▸ Task instructions
Restate exactly, and only, the lines spanning from the one with "X166524620Y-129250000D03*" to the end of the records below.

▸ Electronics engineering source data
..........

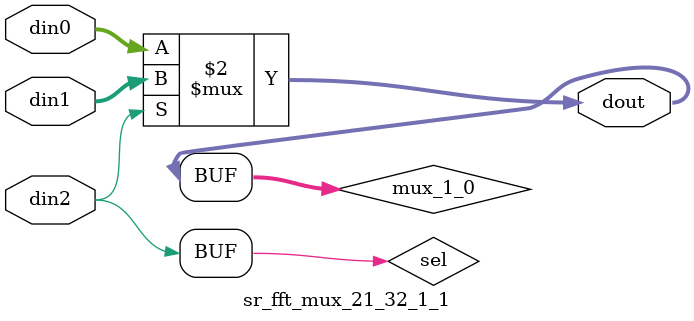
<source format=v>

`timescale 1ns/1ps

module sr_fft_mux_21_32_1_1 #(
parameter
    ID                = 0,
    NUM_STAGE         = 1,
    din0_WIDTH       = 32,
    din1_WIDTH       = 32,
    din2_WIDTH         = 32,
    dout_WIDTH            = 32
)(
    input  [31 : 0]     din0,
    input  [31 : 0]     din1,
    input  [0 : 0]    din2,
    output [31 : 0]   dout);

// puts internal signals
wire [0 : 0]     sel;
// level 1 signals
wire [31 : 0]         mux_1_0;

assign sel = din2;

// Generate level 1 logic
assign mux_1_0 = (sel[0] == 0)? din0 : din1;

// output logic
assign dout = mux_1_0;

endmodule

</source>
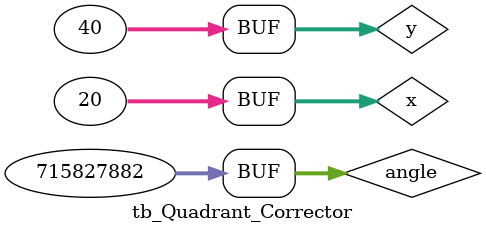
<source format=v>
`include "CONSTANTS.v"

module tb_Quadrant_Corrector();

    reg [31:0] x;
    reg [31:0] y;
    reg [31:0] angle;
    wire [31:0] x_out;
    wire [31:0] y_out;
    wire [31:0] angle_out;

    Quardrant_Corrector myQC(.x(x) , .y(y) , .angle(angle) , .x_out(x_out) , .y_out(y_out) , .angle_out(angle_out));

  initial
    begin
       x = 32'd20;
       y = 32'd40;
       angle = 32'b00010000000000000000000000000000;
       #5
       x = 32'd20;
       y = 32'd40;
       angle = 32'b00110000000000000000000000000000;
       #5
       x = 32'd20;
       y = 32'd40;
       angle = 32'b01010000000000000000000000000000;
       #5
       x = 32'd20;
       y = 32'd40;
       angle = 32'b00101010101010101010101010101010;

    end
	
 initial
  begin
    $monitor ("@", $time, "ns:   x_out = %b ", x_out, "y_out = %b ", y_out, "angle_out = %b ", angle_out);  
  end


endmodule
</source>
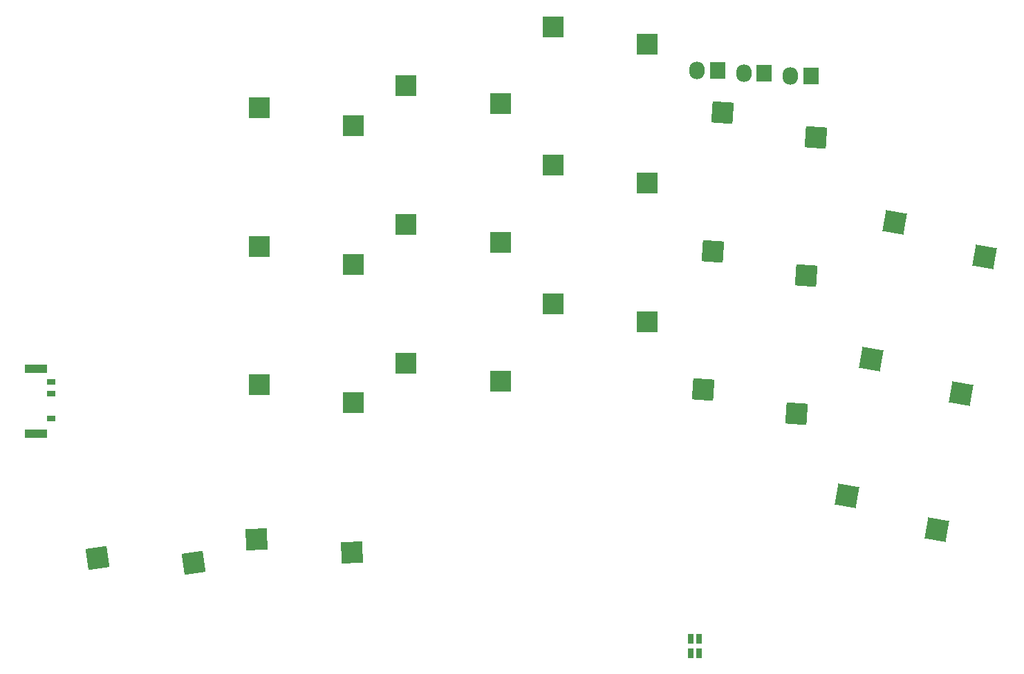
<source format=gbp>
G04 #@! TF.GenerationSoftware,KiCad,Pcbnew,(6.0.4)*
G04 #@! TF.CreationDate,2022-07-03T15:15:51+02:00*
G04 #@! TF.ProjectId,Klotz,4b6c6f74-7a2e-46b6-9963-61645f706362,0.2*
G04 #@! TF.SameCoordinates,Original*
G04 #@! TF.FileFunction,Paste,Bot*
G04 #@! TF.FilePolarity,Positive*
%FSLAX46Y46*%
G04 Gerber Fmt 4.6, Leading zero omitted, Abs format (unit mm)*
G04 Created by KiCad (PCBNEW (6.0.4)) date 2022-07-03 15:15:51*
%MOMM*%
%LPD*%
G01*
G04 APERTURE LIST*
G04 Aperture macros list*
%AMRotRect*
0 Rectangle, with rotation*
0 The origin of the aperture is its center*
0 $1 length*
0 $2 width*
0 $3 Rotation angle, in degrees counterclockwise*
0 Add horizontal line*
21,1,$1,$2,0,0,$3*%
G04 Aperture macros list end*
%ADD10O,1.905000X2.159000*%
%ADD11R,1.905000X2.159000*%
%ADD12R,2.600000X2.600000*%
%ADD13RotRect,2.600000X2.600000X350.000000*%
%ADD14RotRect,2.600000X2.600000X356.000000*%
%ADD15RotRect,2.600000X2.600000X8.000000*%
%ADD16R,1.000000X0.700000*%
%ADD17R,2.800000X1.000000*%
%ADD18RotRect,2.600000X2.600000X3.000000*%
%ADD19R,0.635000X1.143000*%
G04 APERTURE END LIST*
D10*
X178719019Y-58478792D03*
D11*
X181243019Y-58478792D03*
D12*
X149669862Y-52415117D03*
X161219862Y-54615117D03*
D10*
X173004504Y-58168721D03*
D11*
X175528504Y-58168721D03*
D13*
X185644025Y-109935944D03*
X196636529Y-114108158D03*
D12*
X131677431Y-93691867D03*
X143227431Y-95891867D03*
D14*
X168085323Y-96900005D03*
X179453723Y-99900334D03*
D12*
X149669862Y-69384448D03*
X161219862Y-71584448D03*
D14*
X170449038Y-62996616D03*
X181817438Y-65996945D03*
X169249535Y-79965952D03*
X180617935Y-82966281D03*
D12*
X149669862Y-86389060D03*
X161219862Y-88589060D03*
D15*
X93873261Y-117595732D03*
X105617038Y-118166872D03*
D12*
X113685000Y-96337813D03*
X125235000Y-98537813D03*
D13*
X191535671Y-76455906D03*
X202528175Y-80628120D03*
D12*
X113685000Y-79368484D03*
X125235000Y-81568484D03*
D16*
X88225000Y-100435000D03*
X88225000Y-97435000D03*
X88225000Y-95935000D03*
D17*
X86325000Y-94335000D03*
X86325000Y-102285000D03*
D12*
X131677431Y-59682647D03*
X143227431Y-61882647D03*
X113685000Y-62363872D03*
X125235000Y-64563872D03*
D18*
X113378089Y-115285950D03*
X125027400Y-116878454D03*
D12*
X131677431Y-76687259D03*
X143227431Y-78887259D03*
D10*
X167261254Y-57800649D03*
D11*
X169785254Y-57800649D03*
D13*
X188607484Y-93213563D03*
X199599988Y-97385777D03*
D19*
X166524620Y-129250000D03*
X167525380Y-129250000D03*
X166524620Y-127475000D03*
X167525380Y-127475000D03*
M02*

</source>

..........

▸ Solution to the exercise
X166524620Y-129250000D03*
X167525380Y-129250000D03*
X166524620Y-127475000D03*
X167525380Y-127475000D03*
M02*

</source>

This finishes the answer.